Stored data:
*** Block opens ***
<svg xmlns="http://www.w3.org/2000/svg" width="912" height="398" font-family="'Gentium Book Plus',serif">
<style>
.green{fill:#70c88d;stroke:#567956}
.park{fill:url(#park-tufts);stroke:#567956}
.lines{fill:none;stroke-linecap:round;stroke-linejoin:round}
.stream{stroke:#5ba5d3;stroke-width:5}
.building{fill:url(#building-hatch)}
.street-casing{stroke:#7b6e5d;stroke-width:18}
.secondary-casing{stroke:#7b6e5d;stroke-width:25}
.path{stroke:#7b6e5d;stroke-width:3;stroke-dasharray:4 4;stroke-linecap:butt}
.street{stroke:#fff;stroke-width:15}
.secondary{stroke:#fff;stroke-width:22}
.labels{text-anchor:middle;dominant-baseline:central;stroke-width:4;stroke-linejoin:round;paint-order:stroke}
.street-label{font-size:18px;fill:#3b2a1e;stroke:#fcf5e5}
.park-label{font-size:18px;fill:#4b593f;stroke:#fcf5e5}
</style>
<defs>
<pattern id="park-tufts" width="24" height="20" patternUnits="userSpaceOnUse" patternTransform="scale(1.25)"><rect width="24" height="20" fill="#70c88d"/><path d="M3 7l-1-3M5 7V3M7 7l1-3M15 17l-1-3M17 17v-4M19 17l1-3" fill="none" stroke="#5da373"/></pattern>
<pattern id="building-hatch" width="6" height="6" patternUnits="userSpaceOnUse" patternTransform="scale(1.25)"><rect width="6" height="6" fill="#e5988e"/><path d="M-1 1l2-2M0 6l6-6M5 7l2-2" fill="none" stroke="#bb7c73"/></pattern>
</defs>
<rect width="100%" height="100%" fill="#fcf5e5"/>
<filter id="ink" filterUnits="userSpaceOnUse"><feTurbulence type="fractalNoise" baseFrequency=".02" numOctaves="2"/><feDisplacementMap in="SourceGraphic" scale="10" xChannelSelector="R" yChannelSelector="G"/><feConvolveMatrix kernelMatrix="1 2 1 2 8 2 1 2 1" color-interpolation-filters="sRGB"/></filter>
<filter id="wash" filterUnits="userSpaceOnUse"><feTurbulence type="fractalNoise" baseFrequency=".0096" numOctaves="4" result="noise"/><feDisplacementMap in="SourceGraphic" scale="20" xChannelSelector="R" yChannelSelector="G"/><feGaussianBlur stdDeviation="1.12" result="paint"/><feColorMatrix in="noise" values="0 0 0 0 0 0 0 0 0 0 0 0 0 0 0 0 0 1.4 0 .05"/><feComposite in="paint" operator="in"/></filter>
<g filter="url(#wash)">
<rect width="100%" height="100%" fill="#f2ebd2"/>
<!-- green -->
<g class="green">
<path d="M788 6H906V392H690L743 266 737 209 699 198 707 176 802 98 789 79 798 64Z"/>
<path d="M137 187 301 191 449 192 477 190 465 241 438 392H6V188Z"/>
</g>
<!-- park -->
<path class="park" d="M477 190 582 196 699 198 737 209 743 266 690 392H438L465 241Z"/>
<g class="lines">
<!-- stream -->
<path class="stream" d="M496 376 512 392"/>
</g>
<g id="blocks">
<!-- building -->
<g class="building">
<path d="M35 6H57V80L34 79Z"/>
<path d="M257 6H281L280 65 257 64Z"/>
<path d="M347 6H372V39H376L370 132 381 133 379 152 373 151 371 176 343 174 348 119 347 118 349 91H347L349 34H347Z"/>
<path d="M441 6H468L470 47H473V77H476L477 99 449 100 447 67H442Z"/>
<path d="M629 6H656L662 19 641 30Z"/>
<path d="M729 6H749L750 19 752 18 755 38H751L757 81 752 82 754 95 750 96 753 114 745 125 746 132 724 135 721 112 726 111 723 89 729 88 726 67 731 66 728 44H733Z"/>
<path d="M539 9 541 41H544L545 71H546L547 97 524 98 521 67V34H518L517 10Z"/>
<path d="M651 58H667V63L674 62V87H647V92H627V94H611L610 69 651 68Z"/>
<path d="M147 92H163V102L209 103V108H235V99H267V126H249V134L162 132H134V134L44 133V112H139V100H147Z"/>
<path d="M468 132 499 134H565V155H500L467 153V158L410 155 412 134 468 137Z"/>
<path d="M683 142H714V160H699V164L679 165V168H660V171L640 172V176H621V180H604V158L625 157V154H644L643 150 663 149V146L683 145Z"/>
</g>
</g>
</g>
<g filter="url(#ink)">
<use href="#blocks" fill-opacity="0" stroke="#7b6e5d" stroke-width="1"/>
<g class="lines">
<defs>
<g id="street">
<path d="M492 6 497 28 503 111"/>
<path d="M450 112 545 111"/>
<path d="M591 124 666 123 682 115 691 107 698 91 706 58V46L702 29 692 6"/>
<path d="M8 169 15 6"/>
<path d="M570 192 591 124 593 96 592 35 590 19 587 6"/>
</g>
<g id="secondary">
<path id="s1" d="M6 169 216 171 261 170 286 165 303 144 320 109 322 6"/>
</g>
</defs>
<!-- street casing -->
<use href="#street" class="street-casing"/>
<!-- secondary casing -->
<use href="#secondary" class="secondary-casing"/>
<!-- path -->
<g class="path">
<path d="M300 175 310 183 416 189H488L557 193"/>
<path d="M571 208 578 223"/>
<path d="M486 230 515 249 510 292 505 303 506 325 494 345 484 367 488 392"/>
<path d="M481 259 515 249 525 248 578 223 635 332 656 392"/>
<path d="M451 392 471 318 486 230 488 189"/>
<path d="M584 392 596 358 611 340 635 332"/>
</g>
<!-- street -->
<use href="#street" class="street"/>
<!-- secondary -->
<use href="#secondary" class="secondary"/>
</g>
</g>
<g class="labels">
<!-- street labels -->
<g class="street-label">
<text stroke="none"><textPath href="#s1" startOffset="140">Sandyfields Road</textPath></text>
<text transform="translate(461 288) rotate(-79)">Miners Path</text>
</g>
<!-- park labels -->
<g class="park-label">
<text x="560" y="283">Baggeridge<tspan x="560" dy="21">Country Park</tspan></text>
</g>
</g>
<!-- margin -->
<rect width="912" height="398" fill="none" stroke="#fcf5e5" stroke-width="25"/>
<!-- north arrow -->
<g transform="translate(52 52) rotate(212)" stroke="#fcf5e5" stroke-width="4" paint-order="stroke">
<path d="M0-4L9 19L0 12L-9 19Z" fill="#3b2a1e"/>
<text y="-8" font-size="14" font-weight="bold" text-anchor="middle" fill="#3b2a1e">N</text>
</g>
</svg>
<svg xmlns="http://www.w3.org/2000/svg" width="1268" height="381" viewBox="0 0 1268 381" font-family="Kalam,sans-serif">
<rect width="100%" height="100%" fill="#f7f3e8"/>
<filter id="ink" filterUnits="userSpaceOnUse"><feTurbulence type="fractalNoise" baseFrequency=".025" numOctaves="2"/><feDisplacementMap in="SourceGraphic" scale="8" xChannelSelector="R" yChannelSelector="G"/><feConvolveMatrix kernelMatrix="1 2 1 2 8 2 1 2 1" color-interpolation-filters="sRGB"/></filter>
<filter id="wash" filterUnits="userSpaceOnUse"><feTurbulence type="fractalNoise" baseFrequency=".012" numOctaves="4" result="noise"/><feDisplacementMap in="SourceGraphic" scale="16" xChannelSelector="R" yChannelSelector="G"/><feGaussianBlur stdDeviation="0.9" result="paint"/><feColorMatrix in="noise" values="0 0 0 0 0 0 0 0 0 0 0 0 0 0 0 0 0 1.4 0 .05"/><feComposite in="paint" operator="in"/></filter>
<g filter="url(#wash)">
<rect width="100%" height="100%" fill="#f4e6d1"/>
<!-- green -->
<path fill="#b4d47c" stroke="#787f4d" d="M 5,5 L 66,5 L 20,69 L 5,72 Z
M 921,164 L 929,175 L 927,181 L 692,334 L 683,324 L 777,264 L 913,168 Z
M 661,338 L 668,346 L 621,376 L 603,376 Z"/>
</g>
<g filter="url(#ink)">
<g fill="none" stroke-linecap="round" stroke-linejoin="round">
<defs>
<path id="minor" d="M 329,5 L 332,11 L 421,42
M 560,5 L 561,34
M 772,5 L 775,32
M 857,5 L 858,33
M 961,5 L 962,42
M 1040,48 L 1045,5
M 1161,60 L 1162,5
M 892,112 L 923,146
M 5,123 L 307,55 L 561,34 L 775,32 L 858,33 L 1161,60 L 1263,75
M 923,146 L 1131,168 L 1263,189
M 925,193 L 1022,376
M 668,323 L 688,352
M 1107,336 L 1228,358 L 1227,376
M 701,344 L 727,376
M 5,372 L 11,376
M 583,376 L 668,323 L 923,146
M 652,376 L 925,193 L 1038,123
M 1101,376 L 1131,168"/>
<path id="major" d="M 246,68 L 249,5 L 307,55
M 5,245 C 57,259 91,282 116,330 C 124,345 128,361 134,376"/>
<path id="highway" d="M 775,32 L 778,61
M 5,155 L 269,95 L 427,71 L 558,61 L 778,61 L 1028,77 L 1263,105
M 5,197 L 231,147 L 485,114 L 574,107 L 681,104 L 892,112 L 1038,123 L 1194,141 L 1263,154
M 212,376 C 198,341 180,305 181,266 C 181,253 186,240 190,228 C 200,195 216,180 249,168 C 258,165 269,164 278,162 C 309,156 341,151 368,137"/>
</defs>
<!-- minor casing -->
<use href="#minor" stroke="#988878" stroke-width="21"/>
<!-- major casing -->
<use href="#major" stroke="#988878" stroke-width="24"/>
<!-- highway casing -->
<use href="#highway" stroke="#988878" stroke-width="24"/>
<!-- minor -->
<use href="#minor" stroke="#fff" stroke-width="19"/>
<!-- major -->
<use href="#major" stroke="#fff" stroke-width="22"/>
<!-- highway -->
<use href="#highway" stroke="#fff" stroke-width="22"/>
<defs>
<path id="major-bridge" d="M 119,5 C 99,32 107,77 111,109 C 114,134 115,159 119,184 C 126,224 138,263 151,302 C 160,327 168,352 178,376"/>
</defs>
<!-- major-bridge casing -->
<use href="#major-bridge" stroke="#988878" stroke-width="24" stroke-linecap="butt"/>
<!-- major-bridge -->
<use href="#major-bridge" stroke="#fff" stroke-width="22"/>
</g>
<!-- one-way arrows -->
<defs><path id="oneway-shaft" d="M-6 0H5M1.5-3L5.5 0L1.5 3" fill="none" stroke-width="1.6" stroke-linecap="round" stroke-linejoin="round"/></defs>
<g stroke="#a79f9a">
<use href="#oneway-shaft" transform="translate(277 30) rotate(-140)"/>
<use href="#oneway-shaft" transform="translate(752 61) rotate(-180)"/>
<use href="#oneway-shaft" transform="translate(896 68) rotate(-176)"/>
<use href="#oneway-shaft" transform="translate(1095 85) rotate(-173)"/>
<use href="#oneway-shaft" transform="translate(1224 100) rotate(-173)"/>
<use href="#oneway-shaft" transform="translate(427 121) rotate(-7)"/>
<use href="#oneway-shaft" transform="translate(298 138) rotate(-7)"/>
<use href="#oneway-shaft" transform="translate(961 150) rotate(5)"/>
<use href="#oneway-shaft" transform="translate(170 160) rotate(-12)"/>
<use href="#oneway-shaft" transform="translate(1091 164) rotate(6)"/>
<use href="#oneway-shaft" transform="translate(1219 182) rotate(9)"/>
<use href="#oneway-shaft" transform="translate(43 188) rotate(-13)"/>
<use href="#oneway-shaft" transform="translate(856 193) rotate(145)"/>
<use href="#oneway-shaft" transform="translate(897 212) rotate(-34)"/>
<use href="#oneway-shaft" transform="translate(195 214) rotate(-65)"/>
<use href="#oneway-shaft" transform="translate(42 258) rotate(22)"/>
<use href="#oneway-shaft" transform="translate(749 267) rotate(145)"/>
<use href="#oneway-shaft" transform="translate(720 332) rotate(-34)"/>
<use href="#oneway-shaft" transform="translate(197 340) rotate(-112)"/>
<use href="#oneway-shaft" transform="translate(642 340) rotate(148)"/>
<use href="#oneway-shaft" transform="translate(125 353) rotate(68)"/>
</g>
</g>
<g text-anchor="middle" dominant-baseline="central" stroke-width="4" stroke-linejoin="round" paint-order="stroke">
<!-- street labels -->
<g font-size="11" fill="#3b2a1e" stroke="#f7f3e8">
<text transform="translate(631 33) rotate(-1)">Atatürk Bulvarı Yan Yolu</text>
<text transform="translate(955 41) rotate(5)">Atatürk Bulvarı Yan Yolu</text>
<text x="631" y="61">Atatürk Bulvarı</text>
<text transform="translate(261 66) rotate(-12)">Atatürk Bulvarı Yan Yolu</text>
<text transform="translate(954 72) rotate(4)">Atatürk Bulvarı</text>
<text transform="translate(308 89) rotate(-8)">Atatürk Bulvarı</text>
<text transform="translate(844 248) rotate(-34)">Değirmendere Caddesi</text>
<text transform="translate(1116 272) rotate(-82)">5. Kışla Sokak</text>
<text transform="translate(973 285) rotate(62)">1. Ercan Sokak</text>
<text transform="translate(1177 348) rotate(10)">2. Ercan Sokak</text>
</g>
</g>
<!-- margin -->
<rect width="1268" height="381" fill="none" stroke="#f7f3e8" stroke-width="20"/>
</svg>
*** Block closes ***
- Problem details
Go through the records above. Copy each line in which the string "kernelMatrix" appears.

- Exercise result
<filter id="ink" filterUnits="userSpaceOnUse"><feTurbulence type="fractalNoise" baseFrequency=".02" numOctaves="2"/><feDisplacementMap in="SourceGraphic" scale="10" xChannelSelector="R" yChannelSelector="G"/><feConvolveMatrix kernelMatrix="1 2 1 2 8 2 1 2 1" color-interpolation-filters="sRGB"/></filter>
<filter id="ink" filterUnits="userSpaceOnUse"><feTurbulence type="fractalNoise" baseFrequency=".025" numOctaves="2"/><feDisplacementMap in="SourceGraphic" scale="8" xChannelSelector="R" yChannelSelector="G"/><feConvolveMatrix kernelMatrix="1 2 1 2 8 2 1 2 1" color-interpolation-filters="sRGB"/></filter>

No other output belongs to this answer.